Daí a importância do subtema do festival literário que dedica a sua
quinta edição às migrações, como referiu esta manhã, na conferência de imprensa
de apresentação do festival, Alcina Cerdeira, vereadora com o pelouro da
cultura.
“Este ano quisemos trazer um tema importante e actual, as migrações,
que vieram mudar a paisagem cultural e social do concelho do Fundão.”
Um tema que é um desafio para os convidados: escritores, ensaístas e
jornalistas.
“Foi sempre a nossa política conjunta, conseguirmos fazer deste
encontro, um encontro intercultural, todos eles têm uma obra criativa e
literária publicada, alguns na área do ensaísmo e do jornalismo, disto vai
resultar uma troca de opiniões diferente, a ideia de os misturar nas diferentes
mesas é propositada, para termos três perspectivas diferentes.”
Segundo a directora do festival, Margarida Reis, todos os convidados
dispensam apresentações, por serem conhecidos do público e terem uma vasta obra
publicada.
Alexandra Prado Coelho, Bernardo Pires de Lima, Bruno Vieira Amaral,
Fernando Pinto do Amaral, Filipa Martins, Francisco José Viegas, Inocência
Mata, João Morgado, José Milhazes, Liliana Ferreira, Luís Filipe Castro Mendes,
Maria João Ruela, Onésimo Teotónio de Almeida, Possidónio Cachapa, Raquel Ochoa
e Raquel Varela são os convidados da quinta edição do festival literário da
Gardunha organizado pelo município do Fundão e A23 Edições.
As conversas decorrem nos dias 26 e 27 de Outubro, na Moagem, mas o
festival começa no final da tarde de sexta-feira com uma homenagem a Manuel da
Silva Ramos.

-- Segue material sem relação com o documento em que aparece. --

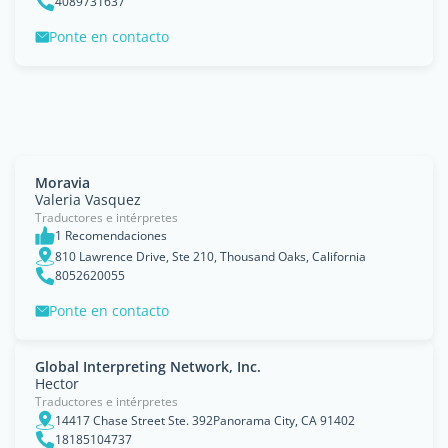
4089731637
Ponte en contacto
Moravia
Valeria Vasquez
Traductores e intérpretes
1 Recomendaciones
810 Lawrence Drive, Ste 210, Thousand Oaks, California
8052620055
Ponte en contacto
Global Interpreting Network, Inc.
Hector
Traductores e intérpretes
14417 Chase Street Ste. 392Panorama City, CA 91402
18185104737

O escritor covilhanense, que está a assinalar 50 anos de vida
literária, vai ser homenageado na biblioteca municipal Eugénio de Andrade, no
dia 25 de Outubro, às 18h, numa mesa de
amigos e apreciadores da sua obra.
“Teremos uma mesa bem composta, com pessoas que trabalharam a sua obra,
quer em termos de crítica, quer em termos de prefácio, ou opinião e que são
Fernando Paulouro, Rui Zink, Tiago Salazar, Miguel Martins, Miguel Real e Mário
Fernandes.
Um concerto, no Octógono, no sábado à noite, com a Orquestra de Jazz de
Matosinhos, vai trazer música à literatura, numa viagem pelos tempos do jazz.